Wednesday, August 1, 2012

Writing 101: Forget About the Slash Key

You wouldn't be wrong if you called me an author/blogger...unless you do it in a book. I'm a big fan of brevity, a point I've made clear in several past posts, but I am not a fan of the slash key. When you're writing your books, forget it even exists.


The slash serves a very important function on the Internet, and it's a fantastic little device for shorthand purposes. Lots of people and items are more than one thing. Gene Kelly was an actor/dancer, Marilyn Monroe a pinup girl/movie star, new Kindles function like ereaders/tablets. It's common to see the slash in product advertising, online and print articles, commercials -- you can find it everywhere.

That doesn't mean I want to find them in your books. The novel is one of the last vestiges of civility society still has. Each book is a tribute to, and an expression of, the written word. Start substituting those words with handy little symbols like the slash, and you're on a slippery slope. Next, you'll be adding abbreviations to your work -- and at that point, why even bother to put the thing into an ebook, why not just tweet it? 

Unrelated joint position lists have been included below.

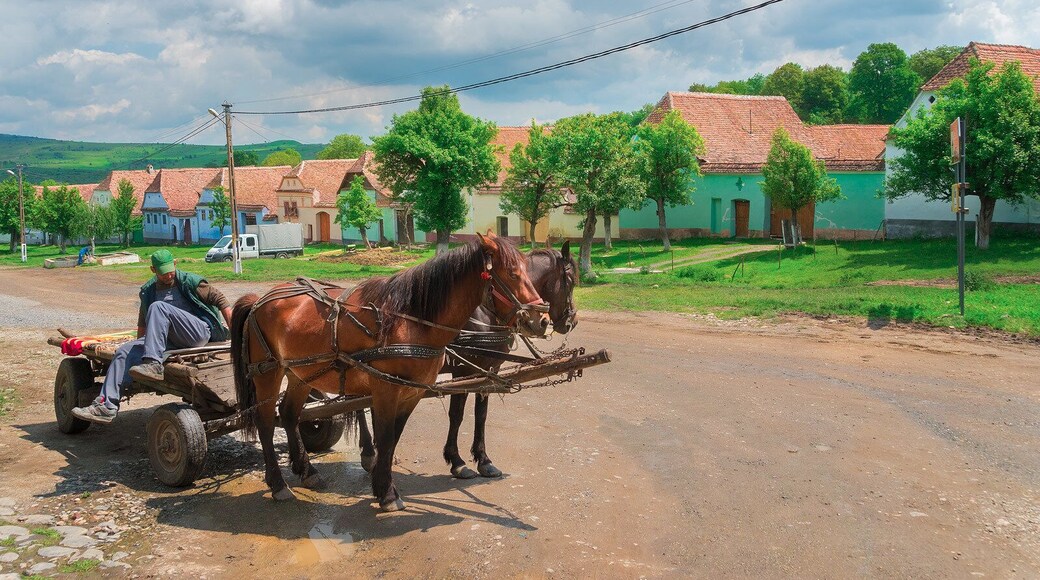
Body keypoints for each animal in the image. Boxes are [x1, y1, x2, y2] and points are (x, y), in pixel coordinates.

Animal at [230, 234, 550, 510]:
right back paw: (278, 484)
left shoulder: (411, 394)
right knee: (266, 423)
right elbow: (386, 438)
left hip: (300, 375)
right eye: (512, 273)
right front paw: (387, 493)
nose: (543, 320)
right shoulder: (387, 390)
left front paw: (382, 485)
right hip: (268, 374)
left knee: (289, 414)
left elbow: (394, 439)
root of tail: (259, 300)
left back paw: (306, 471)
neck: (410, 321)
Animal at [350, 241, 579, 479]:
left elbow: (481, 414)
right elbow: (456, 415)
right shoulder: (463, 372)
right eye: (570, 281)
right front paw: (457, 461)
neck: (486, 313)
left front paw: (484, 460)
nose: (572, 321)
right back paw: (369, 453)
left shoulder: (488, 370)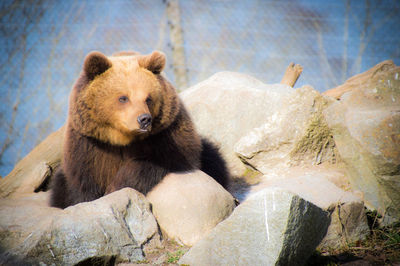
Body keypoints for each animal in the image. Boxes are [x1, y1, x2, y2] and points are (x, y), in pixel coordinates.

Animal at [50, 50, 228, 208]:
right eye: (123, 98)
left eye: (148, 98)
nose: (144, 119)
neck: (123, 139)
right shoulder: (90, 146)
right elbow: (82, 185)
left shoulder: (166, 136)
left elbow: (157, 163)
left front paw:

However, I am willing to make a concession. 

Slashing Sometimes

Adding a slash isn't always the worst thing you can do in a book. Let's face it, there's just no way better to write input/output. Sometimes, the slash really is the best choice, but only if it's not within dialogue. Outside dialogue, if you're using an expression or certain phrasing that is best-served by the slash, then you ought to use it. But you can't use it in dialogue, not ever.

People don't often use the slash when they are speaking, and when they do they don't sketch a funny little symbol into the air. They actually say the word slash, so you've got to spell it out properly (example: "Marilyn Monroe was an actress-slash-pinup girl"). When in doubt, always just spell it out. Symbols don't really have any business being in books...because books are for words.